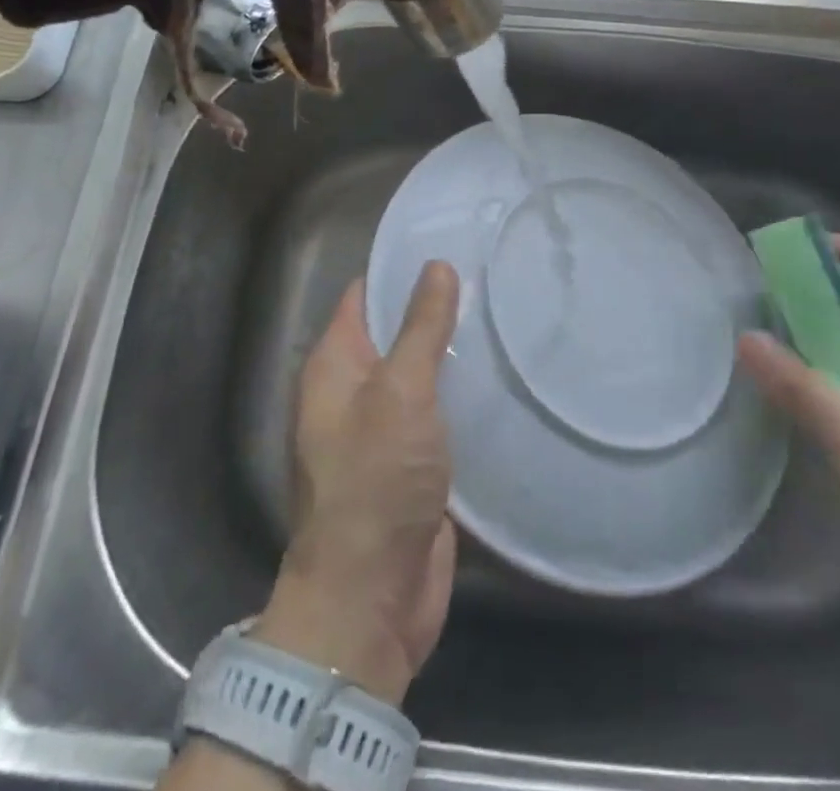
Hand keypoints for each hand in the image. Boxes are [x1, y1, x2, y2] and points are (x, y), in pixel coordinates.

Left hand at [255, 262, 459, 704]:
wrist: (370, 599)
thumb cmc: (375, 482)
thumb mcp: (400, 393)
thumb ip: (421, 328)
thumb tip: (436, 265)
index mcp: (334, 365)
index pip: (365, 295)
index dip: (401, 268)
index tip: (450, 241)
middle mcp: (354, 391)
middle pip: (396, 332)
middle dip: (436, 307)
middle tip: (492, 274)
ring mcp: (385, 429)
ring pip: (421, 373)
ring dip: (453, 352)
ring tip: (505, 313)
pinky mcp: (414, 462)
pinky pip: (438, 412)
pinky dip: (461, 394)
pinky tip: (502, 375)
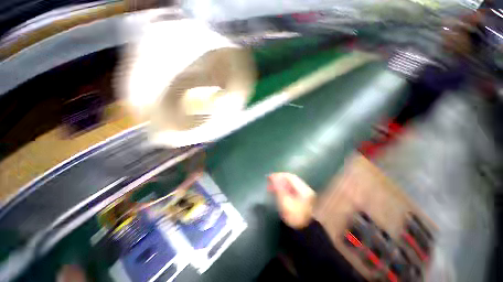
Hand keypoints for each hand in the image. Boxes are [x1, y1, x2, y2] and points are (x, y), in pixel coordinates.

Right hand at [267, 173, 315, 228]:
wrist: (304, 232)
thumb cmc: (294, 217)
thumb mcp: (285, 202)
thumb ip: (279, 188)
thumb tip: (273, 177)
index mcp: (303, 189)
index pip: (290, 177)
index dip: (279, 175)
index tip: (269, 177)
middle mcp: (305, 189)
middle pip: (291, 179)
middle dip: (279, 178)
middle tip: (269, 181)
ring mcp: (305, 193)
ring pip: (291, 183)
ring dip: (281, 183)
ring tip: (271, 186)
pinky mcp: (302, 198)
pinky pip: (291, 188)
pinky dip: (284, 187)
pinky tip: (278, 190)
● ● ● ●
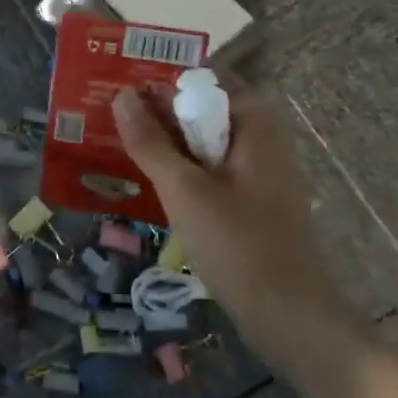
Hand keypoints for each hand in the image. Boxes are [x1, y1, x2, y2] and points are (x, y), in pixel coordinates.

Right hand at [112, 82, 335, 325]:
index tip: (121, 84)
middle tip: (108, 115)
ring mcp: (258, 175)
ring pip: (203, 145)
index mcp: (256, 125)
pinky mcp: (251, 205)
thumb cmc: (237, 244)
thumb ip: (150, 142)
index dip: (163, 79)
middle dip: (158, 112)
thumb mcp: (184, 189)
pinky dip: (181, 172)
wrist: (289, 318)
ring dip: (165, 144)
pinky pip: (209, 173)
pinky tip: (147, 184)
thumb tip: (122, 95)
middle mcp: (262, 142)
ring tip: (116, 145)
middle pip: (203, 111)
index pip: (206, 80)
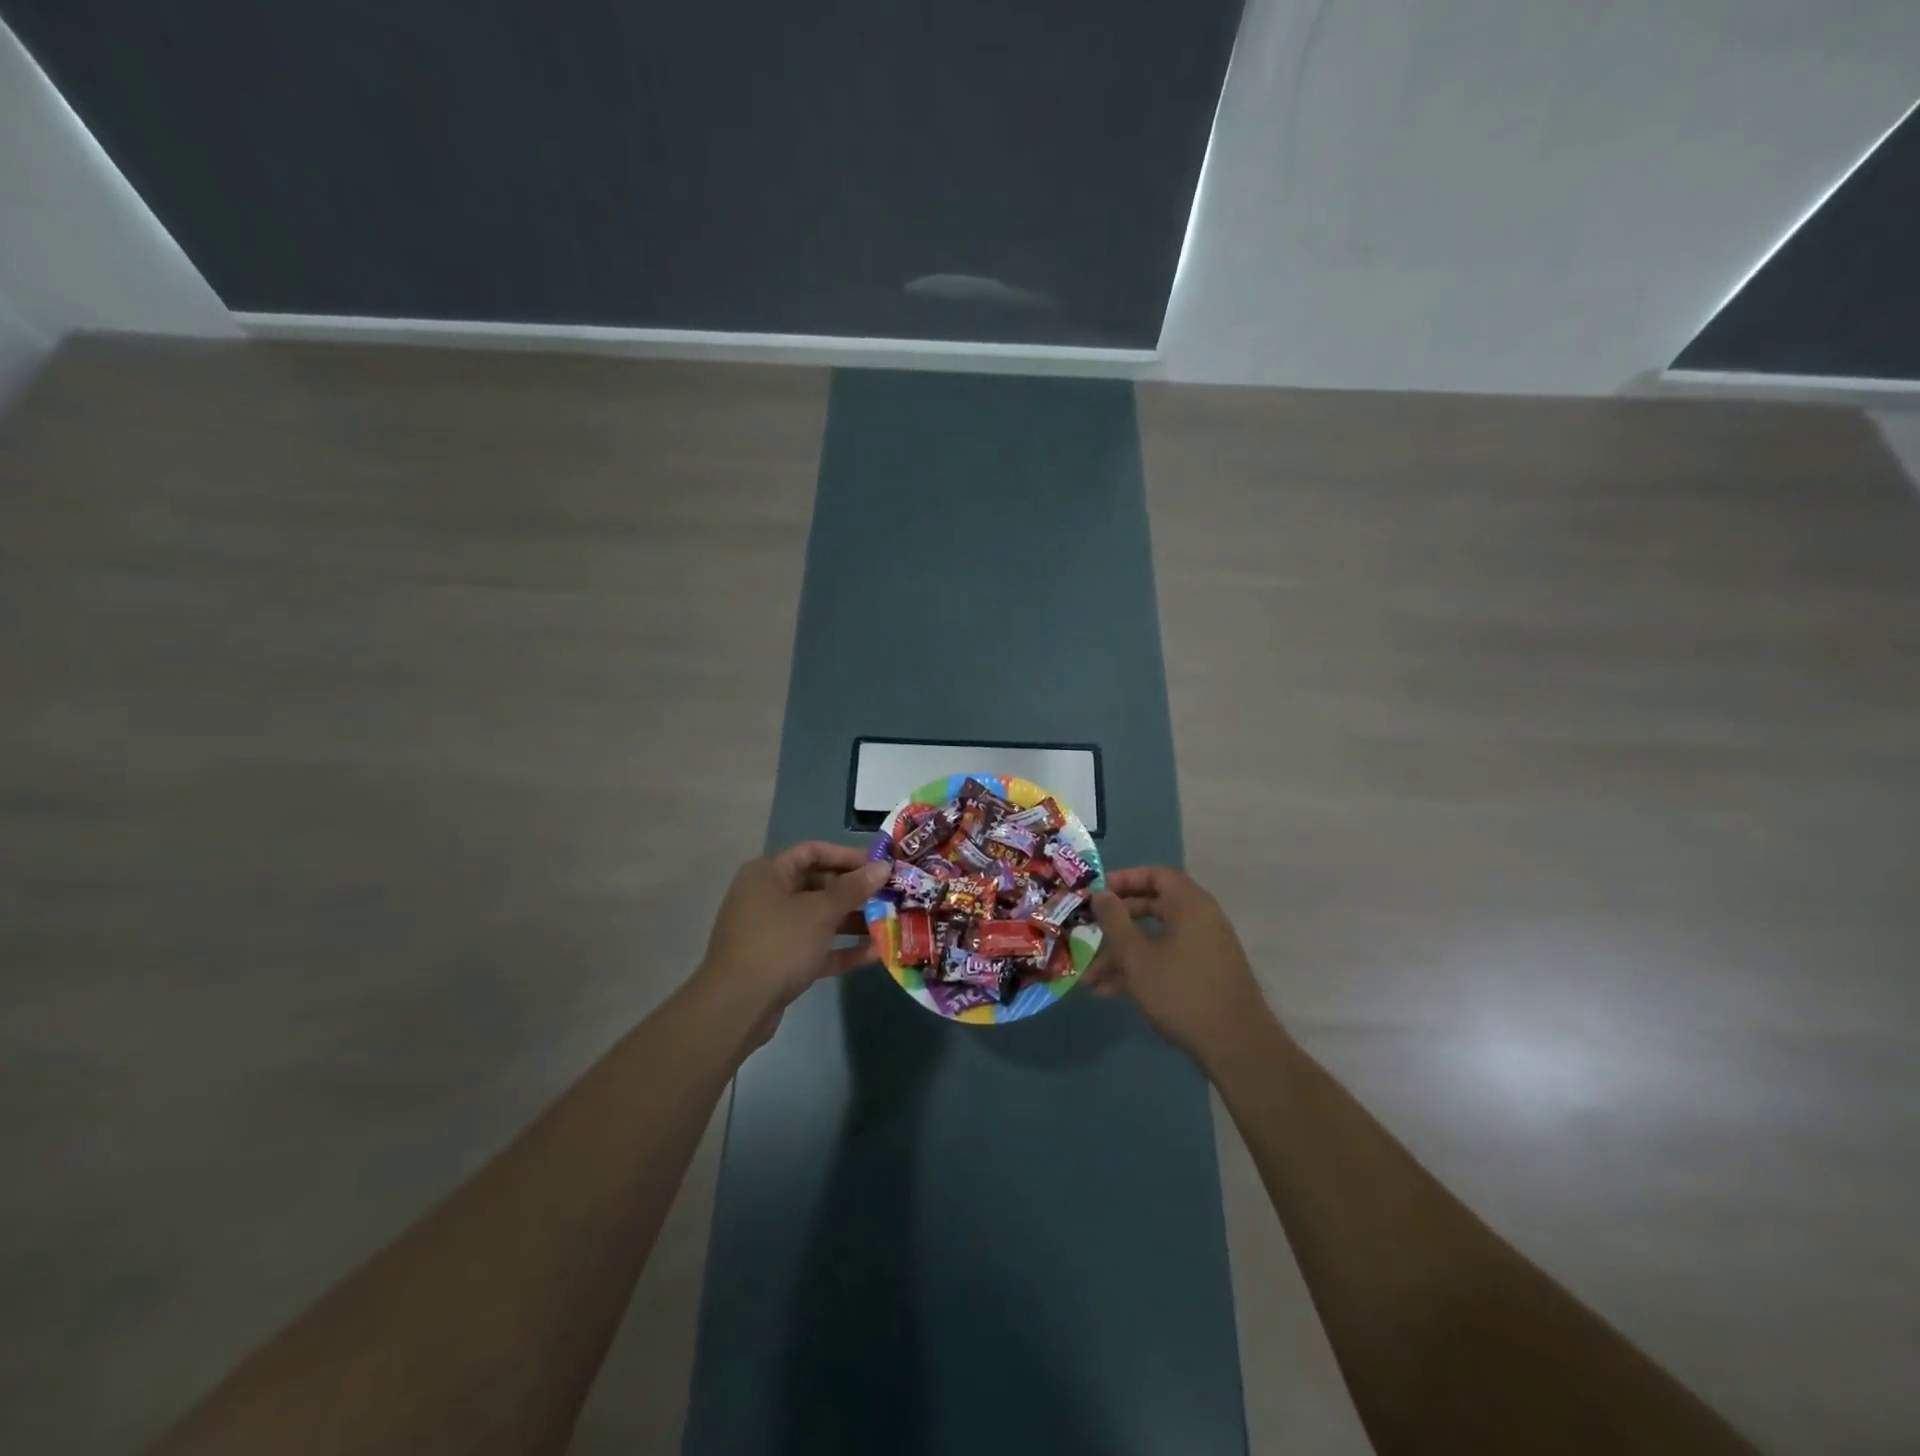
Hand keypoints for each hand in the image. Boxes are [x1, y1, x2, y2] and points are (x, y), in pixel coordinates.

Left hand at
● ● ● ●
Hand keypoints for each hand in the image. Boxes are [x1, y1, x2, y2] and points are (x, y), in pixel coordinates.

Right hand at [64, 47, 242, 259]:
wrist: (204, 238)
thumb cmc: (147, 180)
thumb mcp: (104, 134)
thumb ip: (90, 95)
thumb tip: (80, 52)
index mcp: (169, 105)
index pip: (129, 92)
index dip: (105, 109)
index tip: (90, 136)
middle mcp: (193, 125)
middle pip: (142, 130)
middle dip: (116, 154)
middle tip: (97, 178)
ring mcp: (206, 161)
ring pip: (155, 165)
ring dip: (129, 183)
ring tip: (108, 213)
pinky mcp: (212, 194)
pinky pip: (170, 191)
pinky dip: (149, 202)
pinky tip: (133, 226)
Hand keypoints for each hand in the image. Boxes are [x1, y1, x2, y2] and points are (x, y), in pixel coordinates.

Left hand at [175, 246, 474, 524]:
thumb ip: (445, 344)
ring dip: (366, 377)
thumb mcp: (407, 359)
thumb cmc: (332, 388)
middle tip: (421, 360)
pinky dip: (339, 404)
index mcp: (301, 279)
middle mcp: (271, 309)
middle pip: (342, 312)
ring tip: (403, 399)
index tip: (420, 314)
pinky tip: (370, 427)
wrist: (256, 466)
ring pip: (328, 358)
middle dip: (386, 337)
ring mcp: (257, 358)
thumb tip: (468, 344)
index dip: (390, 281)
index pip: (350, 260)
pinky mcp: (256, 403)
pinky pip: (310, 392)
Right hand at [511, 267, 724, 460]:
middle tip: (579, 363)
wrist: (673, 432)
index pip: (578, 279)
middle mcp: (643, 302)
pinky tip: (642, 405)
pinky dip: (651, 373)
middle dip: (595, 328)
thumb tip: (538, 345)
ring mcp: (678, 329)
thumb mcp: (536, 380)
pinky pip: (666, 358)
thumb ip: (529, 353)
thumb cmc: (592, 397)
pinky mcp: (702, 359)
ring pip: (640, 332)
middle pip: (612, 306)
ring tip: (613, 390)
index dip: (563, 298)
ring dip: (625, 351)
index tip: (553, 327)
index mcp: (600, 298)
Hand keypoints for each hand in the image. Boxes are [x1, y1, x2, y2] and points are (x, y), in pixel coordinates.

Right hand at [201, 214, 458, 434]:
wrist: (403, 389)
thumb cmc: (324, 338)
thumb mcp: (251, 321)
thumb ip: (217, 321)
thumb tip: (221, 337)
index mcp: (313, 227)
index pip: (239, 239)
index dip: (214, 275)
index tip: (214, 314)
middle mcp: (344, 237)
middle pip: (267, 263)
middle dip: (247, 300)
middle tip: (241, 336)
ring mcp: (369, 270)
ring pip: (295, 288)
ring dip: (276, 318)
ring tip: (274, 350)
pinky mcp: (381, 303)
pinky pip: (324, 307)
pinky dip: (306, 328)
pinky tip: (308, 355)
● ● ● ●
WHAT IS BEING ASKED: Look through the data above and return exactly the lines from the one that contains "middle tip: (579, 363)" to the one that contains "pinky tip: (308, 355)", inclusive, with nothing else.

SOLUTION FOR THIS EXERCISE:
middle tip: (579, 363)
wrist: (673, 432)
index pip: (578, 279)
middle mcp: (643, 302)
pinky tip: (642, 405)
pinky dip: (651, 373)
middle dip: (595, 328)
thumb tip: (538, 345)
ring mcp: (678, 329)
thumb mcp: (536, 380)
pinky pip: (666, 358)
thumb ip: (529, 353)
thumb cmc: (592, 397)
pinky mcp: (702, 359)
ring pip: (640, 332)
middle pip: (612, 306)
ring tip: (613, 390)
index dip: (563, 298)
ring dip: (625, 351)
index tip: (553, 327)
index mcp: (600, 298)
Hand keypoints for each hand in the image. Boxes are [x1, y1, x2, y2] and points are (x, y), in pixel coordinates.

Right hand at [201, 214, 458, 434]:
wrist: (403, 389)
thumb cmc: (324, 338)
thumb mcp: (251, 321)
thumb ip: (217, 321)
thumb tip: (221, 337)
index mcp: (313, 227)
index pip: (239, 239)
index dip: (214, 275)
index tip: (214, 314)
middle mcp: (344, 237)
middle pip: (267, 263)
middle dip: (247, 300)
middle tip: (241, 336)
ring mcp: (369, 270)
ring pip: (295, 288)
ring dip: (276, 318)
ring tip: (274, 350)
pinky mcp: (381, 303)
pinky pip: (324, 307)
pinky dip: (306, 328)
pinky tip: (308, 355)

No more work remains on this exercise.